Você tem contato com Sebastian Vettel e Kimi Raikkonen?

“A agenda apertada dificulta muito para ver e falar com eles. Mas eu vejo eles. De vez em quando dá para falar um pouquinho. Mas é bem difícil”.

A ausência de brasileiros na Fórmula 1 de alguma forma te pressiona a buscar espaço na categoria?

“Não penso assim. Creio que isso ocorrerá naturalmente. Meu sonho sempre foi chegar à F-1 e ser campeão. Acho que consigo chegar lá com muita dedicação, não sei quando. Mas tenho certeza que trabalhando muito eu chegarei lá”

Para 2018, quais os planos na base?

“Ano passado foi meu primeiro ano na Academia Ferrari. Foi muito positivo e ganhei muita experiência para 2018. Estou aprendendo o máximo possível e me preparei para esse ano disputar as Fórmulas 4 da Itália e Alemanha. Ainda não começaram a disputa.

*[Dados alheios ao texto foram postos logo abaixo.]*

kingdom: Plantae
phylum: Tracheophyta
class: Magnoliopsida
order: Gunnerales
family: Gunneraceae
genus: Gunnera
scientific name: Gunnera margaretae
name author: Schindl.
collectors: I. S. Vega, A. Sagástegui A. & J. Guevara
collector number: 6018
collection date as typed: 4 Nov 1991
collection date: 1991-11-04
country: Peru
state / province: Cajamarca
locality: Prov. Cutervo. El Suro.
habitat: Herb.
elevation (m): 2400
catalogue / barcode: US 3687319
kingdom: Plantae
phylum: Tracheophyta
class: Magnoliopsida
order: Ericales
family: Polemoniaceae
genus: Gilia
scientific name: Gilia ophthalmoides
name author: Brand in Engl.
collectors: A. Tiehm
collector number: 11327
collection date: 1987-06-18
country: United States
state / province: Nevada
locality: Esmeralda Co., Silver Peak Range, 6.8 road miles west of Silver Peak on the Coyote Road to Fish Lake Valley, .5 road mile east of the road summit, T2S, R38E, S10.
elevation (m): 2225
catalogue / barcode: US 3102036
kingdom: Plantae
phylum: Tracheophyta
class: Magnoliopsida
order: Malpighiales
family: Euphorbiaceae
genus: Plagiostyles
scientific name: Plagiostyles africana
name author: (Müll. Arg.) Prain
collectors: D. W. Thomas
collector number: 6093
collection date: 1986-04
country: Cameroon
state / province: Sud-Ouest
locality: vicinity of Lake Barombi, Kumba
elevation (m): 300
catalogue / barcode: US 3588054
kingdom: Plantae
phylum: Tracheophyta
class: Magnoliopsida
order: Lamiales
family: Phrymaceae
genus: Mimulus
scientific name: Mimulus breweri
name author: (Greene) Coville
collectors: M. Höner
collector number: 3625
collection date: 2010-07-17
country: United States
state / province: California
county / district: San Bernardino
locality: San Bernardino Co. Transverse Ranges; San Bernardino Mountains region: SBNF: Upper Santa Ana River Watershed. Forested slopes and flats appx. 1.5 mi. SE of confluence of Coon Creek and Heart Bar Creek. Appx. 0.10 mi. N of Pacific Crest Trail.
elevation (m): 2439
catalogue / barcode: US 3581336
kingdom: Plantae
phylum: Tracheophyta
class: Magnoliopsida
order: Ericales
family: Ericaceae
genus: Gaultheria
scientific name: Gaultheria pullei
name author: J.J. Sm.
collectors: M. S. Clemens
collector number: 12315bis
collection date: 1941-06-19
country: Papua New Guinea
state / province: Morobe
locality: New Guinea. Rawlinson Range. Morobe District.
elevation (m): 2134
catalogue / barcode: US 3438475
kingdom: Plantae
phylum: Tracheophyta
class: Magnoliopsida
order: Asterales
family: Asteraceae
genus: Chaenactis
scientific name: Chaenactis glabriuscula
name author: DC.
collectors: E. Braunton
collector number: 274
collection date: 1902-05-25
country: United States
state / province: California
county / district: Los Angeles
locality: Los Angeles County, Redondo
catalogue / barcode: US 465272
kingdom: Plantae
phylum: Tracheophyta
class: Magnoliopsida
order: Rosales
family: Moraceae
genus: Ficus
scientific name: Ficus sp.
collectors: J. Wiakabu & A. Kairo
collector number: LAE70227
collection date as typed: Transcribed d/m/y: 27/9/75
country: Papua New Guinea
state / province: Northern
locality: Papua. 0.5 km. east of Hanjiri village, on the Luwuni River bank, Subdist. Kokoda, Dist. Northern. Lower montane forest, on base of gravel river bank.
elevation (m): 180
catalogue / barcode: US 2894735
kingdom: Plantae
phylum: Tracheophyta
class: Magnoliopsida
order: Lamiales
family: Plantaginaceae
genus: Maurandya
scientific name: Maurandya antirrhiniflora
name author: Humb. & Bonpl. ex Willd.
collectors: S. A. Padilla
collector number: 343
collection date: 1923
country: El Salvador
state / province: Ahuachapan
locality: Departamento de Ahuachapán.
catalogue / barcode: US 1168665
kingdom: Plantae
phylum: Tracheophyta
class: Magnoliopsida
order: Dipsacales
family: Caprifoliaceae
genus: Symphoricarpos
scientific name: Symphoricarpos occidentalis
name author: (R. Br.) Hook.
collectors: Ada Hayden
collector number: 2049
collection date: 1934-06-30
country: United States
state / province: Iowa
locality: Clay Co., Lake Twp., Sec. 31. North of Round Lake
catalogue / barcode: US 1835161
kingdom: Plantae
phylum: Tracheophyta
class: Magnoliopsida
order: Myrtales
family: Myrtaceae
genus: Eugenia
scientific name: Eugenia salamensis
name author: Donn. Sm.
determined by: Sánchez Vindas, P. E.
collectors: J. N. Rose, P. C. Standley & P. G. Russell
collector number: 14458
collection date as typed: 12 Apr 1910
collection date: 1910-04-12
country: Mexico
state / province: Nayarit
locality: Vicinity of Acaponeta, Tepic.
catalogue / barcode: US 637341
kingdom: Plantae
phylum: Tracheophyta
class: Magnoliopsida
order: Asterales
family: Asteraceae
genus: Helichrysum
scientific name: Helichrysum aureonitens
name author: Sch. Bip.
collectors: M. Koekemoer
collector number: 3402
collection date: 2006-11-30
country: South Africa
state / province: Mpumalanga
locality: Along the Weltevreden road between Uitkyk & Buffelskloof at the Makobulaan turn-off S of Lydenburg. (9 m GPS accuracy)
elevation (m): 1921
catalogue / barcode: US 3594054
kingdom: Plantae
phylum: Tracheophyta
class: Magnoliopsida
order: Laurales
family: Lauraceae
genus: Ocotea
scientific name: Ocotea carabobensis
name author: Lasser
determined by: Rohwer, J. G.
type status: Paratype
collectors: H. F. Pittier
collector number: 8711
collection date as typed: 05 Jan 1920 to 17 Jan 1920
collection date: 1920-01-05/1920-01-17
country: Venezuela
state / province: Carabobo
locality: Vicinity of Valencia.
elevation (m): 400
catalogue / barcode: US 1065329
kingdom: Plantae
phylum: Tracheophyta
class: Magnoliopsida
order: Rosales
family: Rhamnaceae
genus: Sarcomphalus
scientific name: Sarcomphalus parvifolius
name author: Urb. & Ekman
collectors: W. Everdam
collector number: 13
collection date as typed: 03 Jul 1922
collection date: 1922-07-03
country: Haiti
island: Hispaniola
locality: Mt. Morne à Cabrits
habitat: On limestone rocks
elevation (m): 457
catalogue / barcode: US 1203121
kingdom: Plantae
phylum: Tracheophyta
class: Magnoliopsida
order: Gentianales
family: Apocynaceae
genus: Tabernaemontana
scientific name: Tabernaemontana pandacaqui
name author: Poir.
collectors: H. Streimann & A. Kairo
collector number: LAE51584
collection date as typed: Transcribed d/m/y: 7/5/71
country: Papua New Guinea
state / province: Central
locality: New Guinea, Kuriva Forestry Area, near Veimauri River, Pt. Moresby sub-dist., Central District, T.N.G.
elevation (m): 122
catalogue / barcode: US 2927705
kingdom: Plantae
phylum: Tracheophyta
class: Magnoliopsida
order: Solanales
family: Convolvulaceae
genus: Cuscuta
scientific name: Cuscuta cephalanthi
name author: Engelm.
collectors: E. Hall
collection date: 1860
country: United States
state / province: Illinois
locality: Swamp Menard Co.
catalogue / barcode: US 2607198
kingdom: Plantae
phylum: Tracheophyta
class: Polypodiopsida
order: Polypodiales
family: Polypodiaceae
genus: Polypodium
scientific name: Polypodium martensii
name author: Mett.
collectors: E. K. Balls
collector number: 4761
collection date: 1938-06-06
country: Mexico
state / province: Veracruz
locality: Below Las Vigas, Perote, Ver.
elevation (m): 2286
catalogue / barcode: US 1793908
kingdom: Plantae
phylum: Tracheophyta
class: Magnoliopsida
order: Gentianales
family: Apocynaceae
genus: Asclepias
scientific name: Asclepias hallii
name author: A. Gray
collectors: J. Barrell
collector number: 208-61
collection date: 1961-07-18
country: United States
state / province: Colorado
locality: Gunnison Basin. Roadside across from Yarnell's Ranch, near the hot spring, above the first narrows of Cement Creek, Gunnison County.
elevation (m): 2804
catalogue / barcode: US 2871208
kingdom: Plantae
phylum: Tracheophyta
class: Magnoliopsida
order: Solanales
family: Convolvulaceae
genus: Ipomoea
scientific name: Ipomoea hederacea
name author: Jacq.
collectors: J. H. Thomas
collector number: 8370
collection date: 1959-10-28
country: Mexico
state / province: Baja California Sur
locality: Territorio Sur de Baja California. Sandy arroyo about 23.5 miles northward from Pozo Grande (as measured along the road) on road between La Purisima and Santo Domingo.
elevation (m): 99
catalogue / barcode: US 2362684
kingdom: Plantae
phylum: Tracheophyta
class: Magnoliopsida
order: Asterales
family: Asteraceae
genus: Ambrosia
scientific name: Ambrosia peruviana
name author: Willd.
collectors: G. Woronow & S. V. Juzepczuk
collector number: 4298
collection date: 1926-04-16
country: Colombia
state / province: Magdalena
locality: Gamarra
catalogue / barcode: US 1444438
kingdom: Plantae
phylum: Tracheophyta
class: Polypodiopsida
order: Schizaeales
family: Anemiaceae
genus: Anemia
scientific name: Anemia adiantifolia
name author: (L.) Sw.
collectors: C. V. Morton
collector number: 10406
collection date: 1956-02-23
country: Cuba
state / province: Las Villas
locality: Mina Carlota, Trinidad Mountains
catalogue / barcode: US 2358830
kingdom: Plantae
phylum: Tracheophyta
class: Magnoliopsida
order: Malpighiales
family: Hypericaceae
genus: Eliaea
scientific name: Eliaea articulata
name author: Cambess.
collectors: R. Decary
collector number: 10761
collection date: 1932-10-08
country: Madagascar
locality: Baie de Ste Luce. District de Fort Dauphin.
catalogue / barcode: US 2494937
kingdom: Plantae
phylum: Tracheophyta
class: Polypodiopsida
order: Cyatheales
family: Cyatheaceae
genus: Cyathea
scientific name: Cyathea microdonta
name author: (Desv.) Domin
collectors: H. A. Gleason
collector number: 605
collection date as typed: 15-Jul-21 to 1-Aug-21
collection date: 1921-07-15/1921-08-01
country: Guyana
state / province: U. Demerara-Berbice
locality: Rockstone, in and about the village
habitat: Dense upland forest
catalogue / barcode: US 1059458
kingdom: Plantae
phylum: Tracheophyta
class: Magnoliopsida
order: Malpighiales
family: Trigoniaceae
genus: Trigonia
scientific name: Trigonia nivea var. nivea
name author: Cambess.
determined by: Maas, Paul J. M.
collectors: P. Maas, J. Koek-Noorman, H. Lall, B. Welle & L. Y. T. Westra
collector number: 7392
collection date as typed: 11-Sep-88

Você nasceu nos EUA, mas representa o Brasil nas competições? Por que você decidiu representar a bandeira nacional?

"Por toda a história do meu avô, pelo orgulho da tradição do Brasil no automobilismo e por me sentir brasileiro. E sou muito fã do Ayrton Senna".

Como conciliar a vida profissional e pessoal?

“Sendo um piloto profissional, é normal ter que abrir mão de algumas coisas. Mas vejo os mecânicos e engenheiros como se fossem meus amigos. Eles contam piadas, dão risadas. Eu também tenho amigos na escola. Acho que tenho vida normal sendo piloto. Fico muito com minha família, vejo meus amigos quando posso”.